As we write these reflections we try to enter the mind and heart of Mother Franziska to learn how she would be and act in our world today. This came to a dramatic head on the 11th of last month. There has been a sea change in the Church since the last Franziska Notes were written. When she went to visit the Holy Father to present her newly founded Congregation she experienced such a sense of the holy that she preserved the veil that he touched when he gave his blessing.
Today, her fellow countryman, Pope Benedict XVI has in a way changed the papacy again in a new way. With great courage and humility he resigned in recognition that he was what in German is called the Stellvertreter Christi. He was neither Christ nor St. Peter, but called by the Holy Spirit and the Church to stand for awhile in their stead. He was universally applauded for recognizing that the Church would go on without him as he faced the diminishing powers brought on by age. What generosity to give up so much honor and public recognition so that stronger hands could row the barque of Peter.

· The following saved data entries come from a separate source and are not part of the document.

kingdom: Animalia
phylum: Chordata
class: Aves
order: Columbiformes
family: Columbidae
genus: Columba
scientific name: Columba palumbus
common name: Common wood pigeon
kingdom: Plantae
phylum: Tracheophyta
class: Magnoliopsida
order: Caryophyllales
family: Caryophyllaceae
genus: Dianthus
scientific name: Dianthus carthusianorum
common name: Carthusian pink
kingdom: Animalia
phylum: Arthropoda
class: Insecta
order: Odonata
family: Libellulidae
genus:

Very human ideas and qualities are being openly discussed among the Cardinal electors and the world media. We are all only human beings. Jesus founded His church on an often bumbling fisherman. The message to us is that the Holy Spirit can achieve His purposes with any instrument no matter how poor. This must encourage us in our every day lives. We are not too small, too insignificant to achieve God’s will in our own environment. We are not permitted to say, “But what can I do!” as an excuse for inaction. We must stand before our Lord and put a question mark at the end of that phrase. “Lord, what can I do? How can I here and now advance your mission of love in the world?” A little child, asked what kind of person would be a good pope, replied, “He must love God a lot!” That is the answer for each of us as it was for Mother Franziska and the thousands of Sisters she inspired.